JOB. Convert every line of the listing below into a numbered list, leaving out any blank lines.

DATA EXTRACT.
»»
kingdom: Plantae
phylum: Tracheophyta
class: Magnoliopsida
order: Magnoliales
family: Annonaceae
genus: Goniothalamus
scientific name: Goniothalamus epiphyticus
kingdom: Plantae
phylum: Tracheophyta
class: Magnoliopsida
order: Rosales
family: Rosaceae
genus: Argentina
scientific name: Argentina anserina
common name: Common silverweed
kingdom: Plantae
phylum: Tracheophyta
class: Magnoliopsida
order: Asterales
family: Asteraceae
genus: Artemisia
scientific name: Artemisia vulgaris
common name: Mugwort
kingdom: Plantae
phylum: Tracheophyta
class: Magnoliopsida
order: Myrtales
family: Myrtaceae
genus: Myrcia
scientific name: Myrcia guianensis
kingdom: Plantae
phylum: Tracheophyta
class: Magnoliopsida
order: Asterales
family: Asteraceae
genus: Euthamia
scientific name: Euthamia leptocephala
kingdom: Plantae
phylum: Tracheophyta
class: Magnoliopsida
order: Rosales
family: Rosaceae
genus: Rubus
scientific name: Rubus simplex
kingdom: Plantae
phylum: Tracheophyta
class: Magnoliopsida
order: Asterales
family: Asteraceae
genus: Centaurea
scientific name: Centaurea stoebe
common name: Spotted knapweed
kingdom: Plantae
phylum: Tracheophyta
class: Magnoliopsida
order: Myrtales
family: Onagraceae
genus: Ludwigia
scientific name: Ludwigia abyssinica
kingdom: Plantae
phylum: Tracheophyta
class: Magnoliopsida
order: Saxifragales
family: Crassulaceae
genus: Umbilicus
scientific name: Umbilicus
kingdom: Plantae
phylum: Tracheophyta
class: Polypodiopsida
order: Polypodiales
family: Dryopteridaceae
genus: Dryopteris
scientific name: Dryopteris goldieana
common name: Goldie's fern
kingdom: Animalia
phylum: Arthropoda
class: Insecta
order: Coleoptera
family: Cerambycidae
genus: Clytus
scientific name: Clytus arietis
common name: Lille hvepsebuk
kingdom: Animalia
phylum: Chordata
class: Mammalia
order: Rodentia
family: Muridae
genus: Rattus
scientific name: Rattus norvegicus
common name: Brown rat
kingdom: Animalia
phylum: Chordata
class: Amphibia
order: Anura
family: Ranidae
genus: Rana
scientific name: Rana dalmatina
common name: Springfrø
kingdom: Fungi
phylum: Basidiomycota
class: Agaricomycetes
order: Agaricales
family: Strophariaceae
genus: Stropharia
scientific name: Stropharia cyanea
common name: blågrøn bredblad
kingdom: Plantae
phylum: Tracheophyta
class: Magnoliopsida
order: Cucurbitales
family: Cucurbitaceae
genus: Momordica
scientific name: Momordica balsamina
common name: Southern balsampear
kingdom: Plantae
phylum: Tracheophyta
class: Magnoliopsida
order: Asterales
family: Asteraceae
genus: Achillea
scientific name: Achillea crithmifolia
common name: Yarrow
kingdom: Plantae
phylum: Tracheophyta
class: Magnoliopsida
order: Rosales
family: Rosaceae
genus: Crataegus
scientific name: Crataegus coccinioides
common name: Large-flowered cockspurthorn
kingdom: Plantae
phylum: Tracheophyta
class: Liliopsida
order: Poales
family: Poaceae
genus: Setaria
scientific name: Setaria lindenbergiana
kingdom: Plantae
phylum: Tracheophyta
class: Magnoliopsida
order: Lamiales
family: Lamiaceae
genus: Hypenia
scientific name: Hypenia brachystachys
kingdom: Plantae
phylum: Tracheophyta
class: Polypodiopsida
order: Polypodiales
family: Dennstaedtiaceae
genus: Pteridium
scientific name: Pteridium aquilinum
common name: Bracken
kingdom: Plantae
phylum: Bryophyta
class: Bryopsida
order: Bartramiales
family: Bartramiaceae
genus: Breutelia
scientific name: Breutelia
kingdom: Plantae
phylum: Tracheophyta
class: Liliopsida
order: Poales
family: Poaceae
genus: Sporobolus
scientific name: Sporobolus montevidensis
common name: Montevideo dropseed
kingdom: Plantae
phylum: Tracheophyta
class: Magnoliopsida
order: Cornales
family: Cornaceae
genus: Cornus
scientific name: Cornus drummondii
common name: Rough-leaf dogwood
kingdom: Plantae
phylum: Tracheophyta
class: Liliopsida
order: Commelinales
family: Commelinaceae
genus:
««
EXERCISE SOLUTION.
1. kingdom: Plantae
2. phylum: Tracheophyta
3. class: Magnoliopsida
4. order: Magnoliales
5. family: Annonaceae
6. genus: Goniothalamus
7. scientific name: Goniothalamus epiphyticus
8. kingdom: Plantae
9. phylum: Tracheophyta
10. class: Magnoliopsida
11. order: Rosales
12. family: Rosaceae
13. genus: Argentina
14. scientific name: Argentina anserina
15. common name: Common silverweed
16. kingdom: Plantae
17. phylum: Tracheophyta
18. class: Magnoliopsida
19. order: Asterales
20. family: Asteraceae
21. genus: Artemisia
22. scientific name: Artemisia vulgaris
23. common name: Mugwort
24. kingdom: Plantae
25. phylum: Tracheophyta
26. class: Magnoliopsida
27. order: Myrtales
28. family: Myrtaceae
29. genus: Myrcia
30. scientific name: Myrcia guianensis
31. kingdom: Plantae
32. phylum: Tracheophyta
33. class: Magnoliopsida
34. order: Asterales
35. family: Asteraceae
36. genus: Euthamia
37. scientific name: Euthamia leptocephala
38. kingdom: Plantae
39. phylum: Tracheophyta
40. class: Magnoliopsida
41. order: Rosales
42. family: Rosaceae
43. genus: Rubus
44. scientific name: Rubus simplex
45. kingdom: Plantae
46. phylum: Tracheophyta
47. class: Magnoliopsida
48. order: Asterales
49. family: Asteraceae
50. genus: Centaurea
51. scientific name: Centaurea stoebe
52. common name: Spotted knapweed
53. kingdom: Plantae
54. phylum: Tracheophyta
55. class: Magnoliopsida
56. order: Myrtales
57. family: Onagraceae
58. genus: Ludwigia
59. scientific name: Ludwigia abyssinica
60. kingdom: Plantae
61. phylum: Tracheophyta
62. class: Magnoliopsida
63. order: Saxifragales
64. family: Crassulaceae
65. genus: Umbilicus
66. scientific name: Umbilicus
67. kingdom: Plantae
68. phylum: Tracheophyta
69. class: Polypodiopsida
70. order: Polypodiales
71. family: Dryopteridaceae
72. genus: Dryopteris
73. scientific name: Dryopteris goldieana
74. common name: Goldie's fern
75. kingdom: Animalia
76. phylum: Arthropoda
77. class: Insecta
78. order: Coleoptera
79. family: Cerambycidae
80. genus: Clytus
81. scientific name: Clytus arietis
82. common name: Lille hvepsebuk
83. kingdom: Animalia
84. phylum: Chordata
85. class: Mammalia
86. order: Rodentia
87. family: Muridae
88. genus: Rattus
89. scientific name: Rattus norvegicus
90. common name: Brown rat
91. kingdom: Animalia
92. phylum: Chordata
93. class: Amphibia
94. order: Anura
95. family: Ranidae
96. genus: Rana
97. scientific name: Rana dalmatina
98. common name: Springfrø
99. kingdom: Fungi
100. phylum: Basidiomycota
101. class: Agaricomycetes
102. order: Agaricales
103. family: Strophariaceae
104. genus: Stropharia
105. scientific name: Stropharia cyanea
106. common name: blågrøn bredblad
107. kingdom: Plantae
108. phylum: Tracheophyta
109. class: Magnoliopsida
110. order: Cucurbitales
111. family: Cucurbitaceae
112. genus: Momordica
113. scientific name: Momordica balsamina
114. common name: Southern balsampear
115. kingdom: Plantae
116. phylum: Tracheophyta
117. class: Magnoliopsida
118. order: Asterales
119. family: Asteraceae
120. genus: Achillea
121. scientific name: Achillea crithmifolia
122. common name: Yarrow
123. kingdom: Plantae
124. phylum: Tracheophyta
125. class: Magnoliopsida
126. order: Rosales
127. family: Rosaceae
128. genus: Crataegus
129. scientific name: Crataegus coccinioides
130. common name: Large-flowered cockspurthorn
131. kingdom: Plantae
132. phylum: Tracheophyta
133. class: Liliopsida
134. order: Poales
135. family: Poaceae
136. genus: Setaria
137. scientific name: Setaria lindenbergiana
138. kingdom: Plantae
139. phylum: Tracheophyta
140. class: Magnoliopsida
141. order: Lamiales
142. family: Lamiaceae
143. genus: Hypenia
144. scientific name: Hypenia brachystachys
145. kingdom: Plantae
146. phylum: Tracheophyta
147. class: Polypodiopsida
148. order: Polypodiales
149. family: Dennstaedtiaceae
150. genus: Pteridium
151. scientific name: Pteridium aquilinum
152. common name: Bracken
153. kingdom: Plantae
154. phylum: Bryophyta
155. class: Bryopsida
156. order: Bartramiales
157. family: Bartramiaceae
158. genus: Breutelia
159. scientific name: Breutelia
160. kingdom: Plantae
161. phylum: Tracheophyta
162. class: Liliopsida
163. order: Poales
164. family: Poaceae
165. genus: Sporobolus
166. scientific name: Sporobolus montevidensis
167. common name: Montevideo dropseed
168. kingdom: Plantae
169. phylum: Tracheophyta
170. class: Magnoliopsida
171. order: Cornales
172. family: Cornaceae
173. genus: Cornus
174. scientific name: Cornus drummondii
175. common name: Rough-leaf dogwood
176. kingdom: Plantae
177. phylum: Tracheophyta
178. class: Liliopsida
179. order: Commelinales
180. family: Commelinaceae
181. genus:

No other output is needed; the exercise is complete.